As the Union Budget for 2026-27 takes shape, industry body FICCI has called for wide-ranging tax and customs reforms aimed at easing compliance, speeding up dispute resolution, and improving policy clarity for global manufacturers operating in India.
FICCI said predictable taxation and smoother trade processes are essential to strengthen domestic manufacturing and attract long-term investment under the “Make in India” push.
Faster Tax Dispute Resolution to Unlock Liquidity
FICCI flagged the mounting backlog of income tax appeals, with over 5.4 lakh cases involving disputed tax of around ₹18.16 lakh crore pending before Commissioners of Income Tax (Appeals).
To address this, the industry body urged the government to fill vacancies, create fast-track and complex-case appeal channels, set strict timelines for remand reports, and allow refunds where appeals remain pending for more than two years without fault on the taxpayer’s part.
It also sought a more practical stay-of-demand framework, noting that taxpayers are often forced to deposit 20 percent of disputed tax while facing automatic refund adjustments. FICCI suggested real-time integration of stay orders with CPC systems and allowing alternatives such as bank guarantees.
Clarity Sought for Business Restructuring/ Global Mfg.
On corporate restructuring, FICCI has called for tax neutrality for fast-track demergers under the Companies Act, similar to regular demergers, to ensure companies actually use the simplified route instead of burdening the NCLT.
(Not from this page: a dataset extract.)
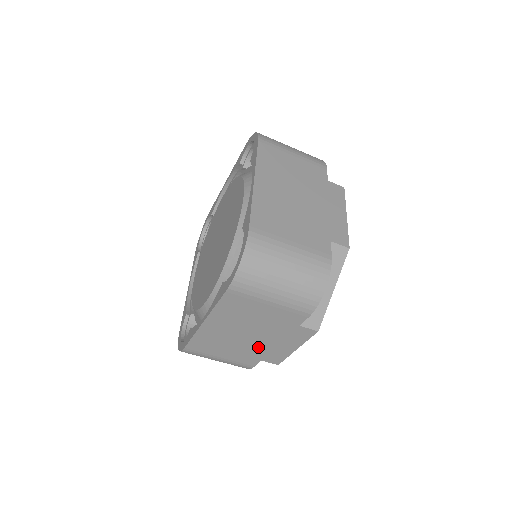
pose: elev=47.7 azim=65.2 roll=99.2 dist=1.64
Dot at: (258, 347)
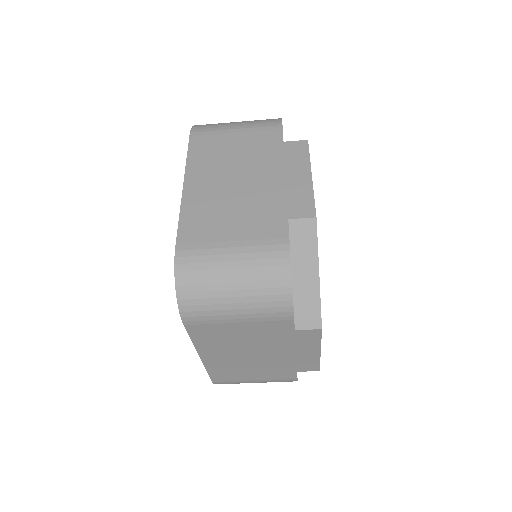
Dot at: (279, 361)
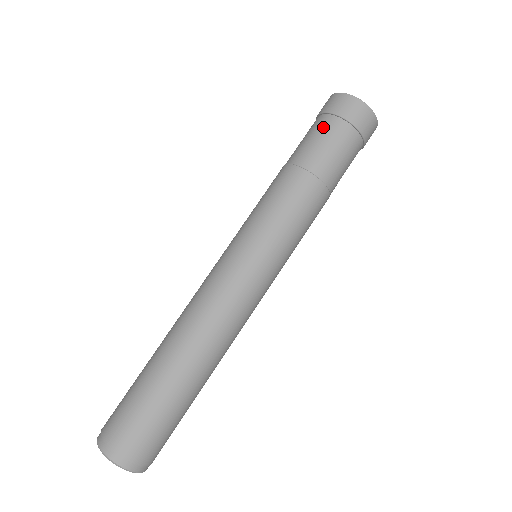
To support contract manufacturing and global supply chains, FICCI also sought clear guidance that activities such as component storage, just-in-time inventory, or deployment of free equipment by foreign OEMs should not create a taxable business connection in India. This clarity, it said, would encourage global manufacturers to bring advanced technology and efficient production models to India.
Simplifying TDS and Reducing TP Disputes
Highlighting compliance complexity, FICCI pointed out that the tax system currently has more than 37 different TDS rates. It has proposed rationalising these into a few standard rates, exempting GST-linked B2B payments, and introducing a clear negative list.
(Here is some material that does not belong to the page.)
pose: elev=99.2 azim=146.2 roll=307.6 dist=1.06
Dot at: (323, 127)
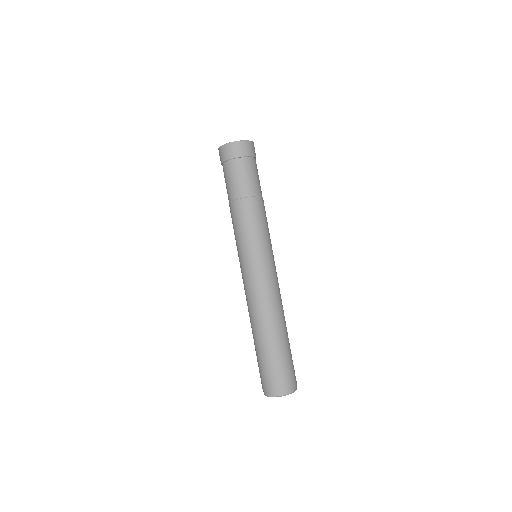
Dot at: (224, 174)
The industry body also urged the restoration of the earlier definition of “Associated Enterprise” to avoid new transfer pricing disputes under the revised Income Tax Act.
Buyback Tax Anomalies Flagged
FICCI raised concerns over anomalies in the new share buyback tax regime, especially in cases where buybacks are funded through share premium or fresh issue proceeds. It has sought clarity to ensure such transactions are treated as capital reduction rather than deemed dividends.
Customs Reforms to Ease Trade
On the customs front, FICCI recommended expanding Advance Ruling offices beyond Delhi and Mumbai, allowing easier extensions of rulings, and extending Authorised Economic Operator (AEO) benefits to new group companies.
It also proposed creating a centralised, real-time database of all Customs trade notices to improve transparency and ease compliance for importers and exporters.
Conclusion: What Industry Wants from Budget 2026-27
As Budget 2026-27 approaches, FICCI’s demands reflect a broader industry push for stable tax rules, quicker dispute resolution, and smoother trade processes to support manufacturing growth and global integration.